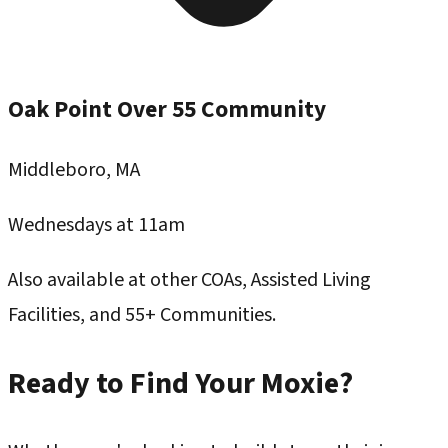
Oak Point Over 55 Community
Middleboro, MA
Wednesdays at 11am
Also available at other COAs, Assisted Living
Facilities, and 55+ Communities.
Ready to Find Your Moxie?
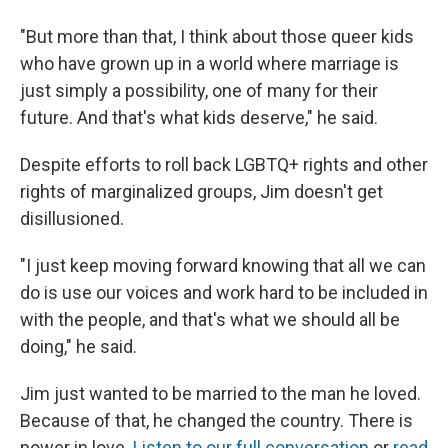
"But more than that, I think about those queer kids
who have grown up in a world where marriage is
just simply a possibility, one of many for their
future. And that's what kids deserve," he said.
Despite efforts to roll back LGBTQ+ rights and other
rights of marginalized groups, Jim doesn't get
disillusioned.
"I just keep moving forward knowing that all we can
do is use our voices and work hard to be included in
with the people, and that's what we should all be
doing," he said.
Jim just wanted to be married to the man he loved.
Because of that, he changed the country. There is
power in love.
Listen to our full conversation
or
read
■ ■ ■
## INSTRUCTIONS FOR THE TASK
Put the text of the items into a numbered list, from the start of the items up to and including the line with "Ready to Find Your Moxie?". Leave out blank lines and the pictures.

## COMPLETED TASK
1. Oak Point Over 55 Community
2. Middleboro, MA
3. Wednesdays at 11am
4. Also available at other COAs, Assisted Living
5. Facilities, and 55+ Communities.
6. Ready to Find Your Moxie?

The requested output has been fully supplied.